Defendant also claims the trial court committed reversible error in allowing David Tyson to give opinions not disclosed in either party’s Supreme Court Rules 213(f) and (g) (177 Ill. 2d Rs. 213(f), (g)) answers. As the trial court stated during trial, Tyson was called by defendant, not plaintiffs. Tyson’s opinions were given on cross-examination and the subject of the opinions was within the scope of the direct examination. Defendant opened the door and cannot now object to what he found.

*707Defendant also claims plaintiffs’ attorney made binding admissions that should have forced the court to dismiss the Hasselbrings’ claim. Defendant claims that plaintiffs’ attorney admitted the Hasselbrings would lose their claim if surveyor David Tyson’s survey agreed with defendant’s survey. The trial court found the statements in question to be merely tentative in nature and not binding. We agree and note that plaintiffs’ attorney made no admission of any fact relevant to the outcome of the case.

Defendant next contends that plaintiffs should be barred from seeking an injunction because of unclean hands. When a party contends that an injunction should not be granted because a party has not come with clean hands, it must be shown that the plaintiff is, in fact, guilty of fraud or bad faith toward those making the contention. Rosehill Cemetery Co. v. City of Chicago, 352 Ill. 11, 185 N.E. 170 (1933). The defendant has failed to show that any of either plaintiffs acts amounted to fraud or bad faith.

Defendant also claims that the trial court erred in denying the counterclaim seeking to enjoin and eject plaintiffs from her pond and to quiet title to her land. We find that because the issuance of the permanent injunction was proper, dismissal of the counterclaim was correct.

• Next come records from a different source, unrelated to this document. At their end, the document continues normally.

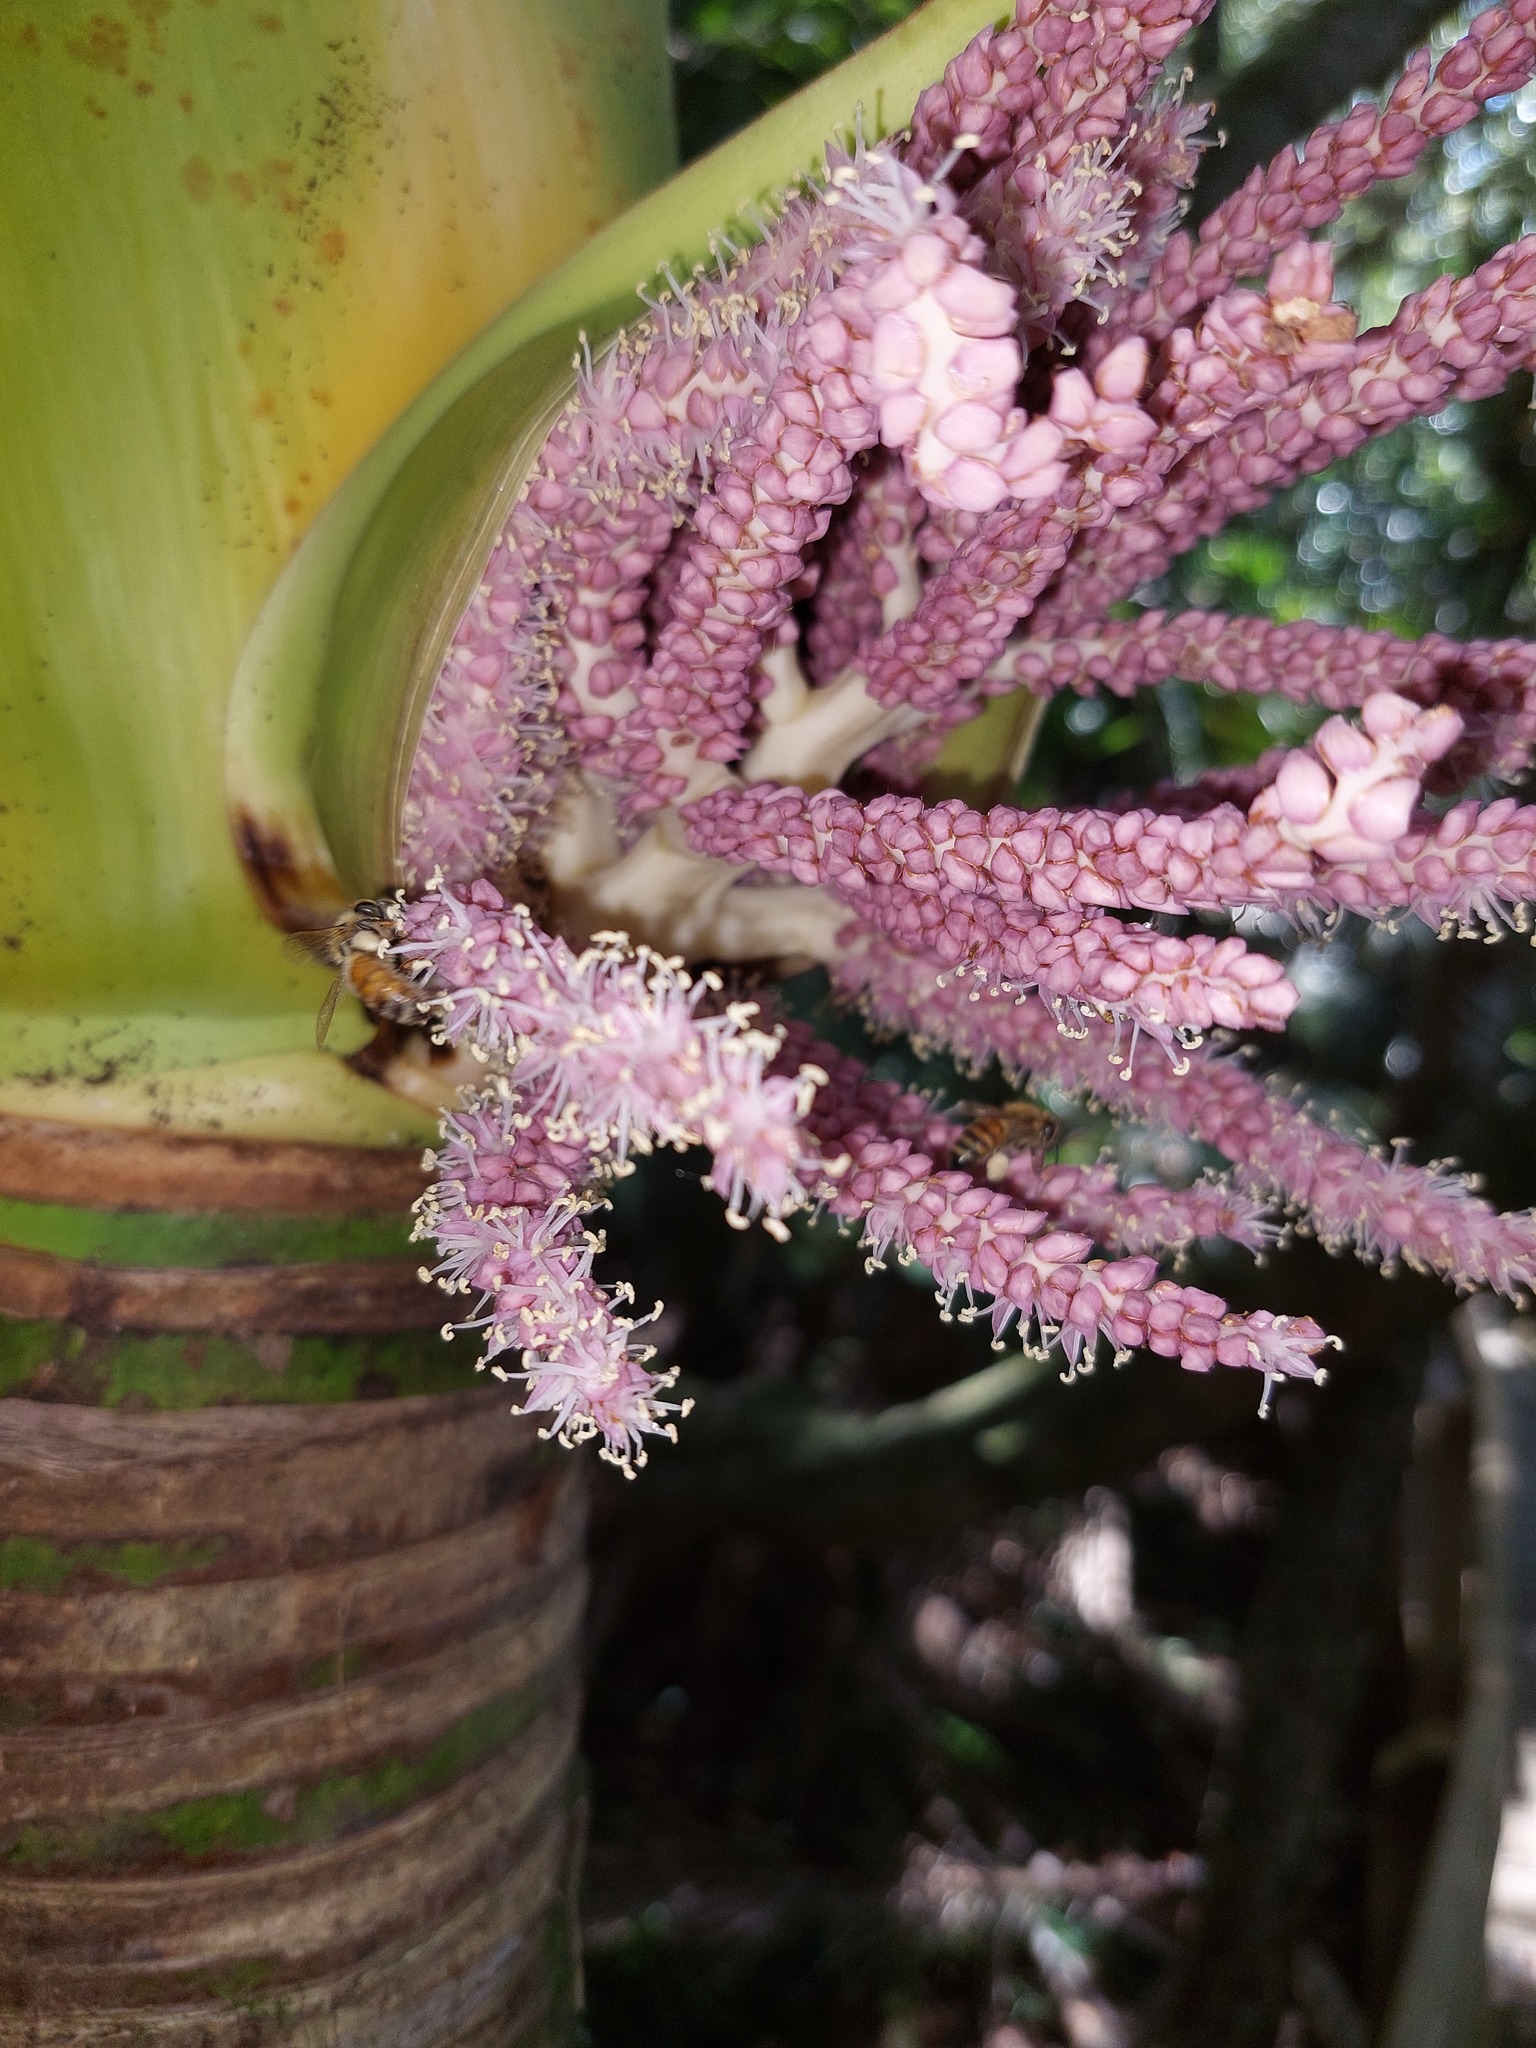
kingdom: Plantae
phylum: Tracheophyta
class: Liliopsida
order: Arecales
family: Arecaceae
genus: Rhopalostylis
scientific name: Rhopalostylis sapida
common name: Feather-duster palm
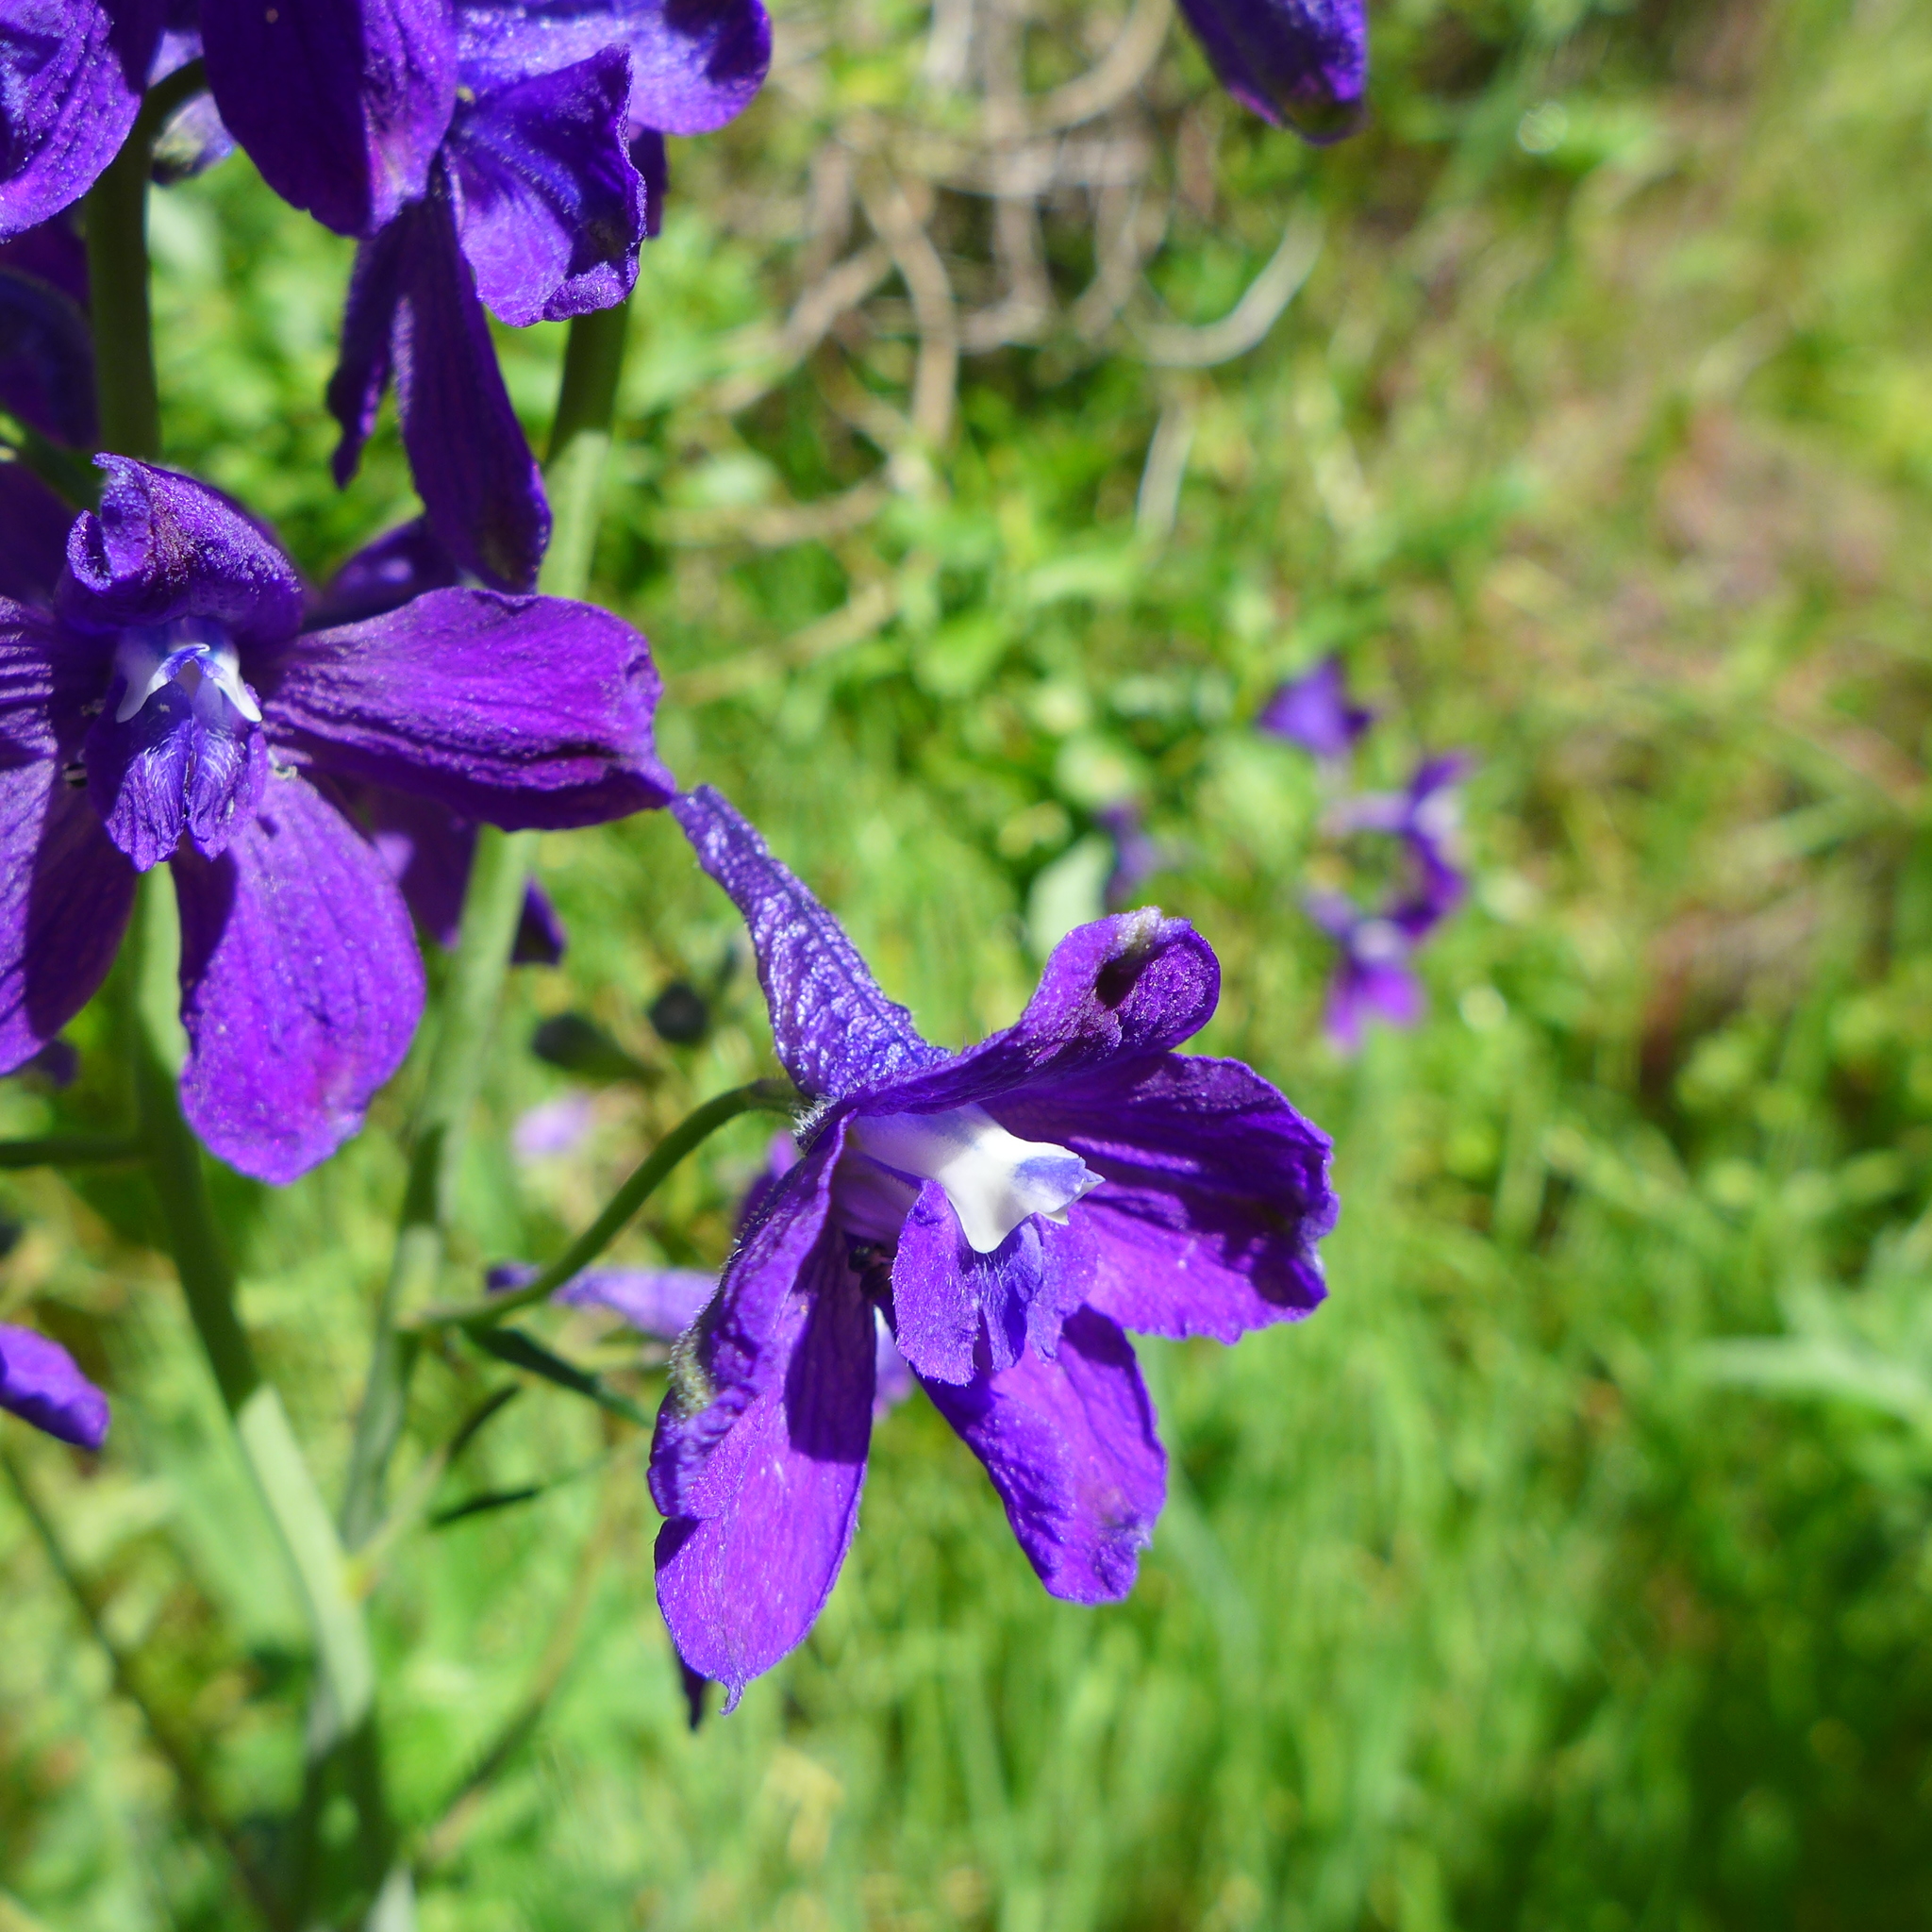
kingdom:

It is unnecessary for us to examine whether the trial court used sections 13 — 114 and 13 — 118 of the Code of Civil Procedure (735 ILCS 5/13 — 114, 13 — 118 (West 2000)) in error, whether plaintiff Balding’s affirmative counterdefenses were improperly used as a basis for the injunction, and whether plaintiffs’ acquiescence argument was properly raised because we find that the trial court’s ruling was sufficiently supported by the evidence.

We affirm the judgment of the circuit court of Iroquois County imposing a permanent injunction.

Affirmed.

LYTTON, EJ., and BRESLIN, J., concur.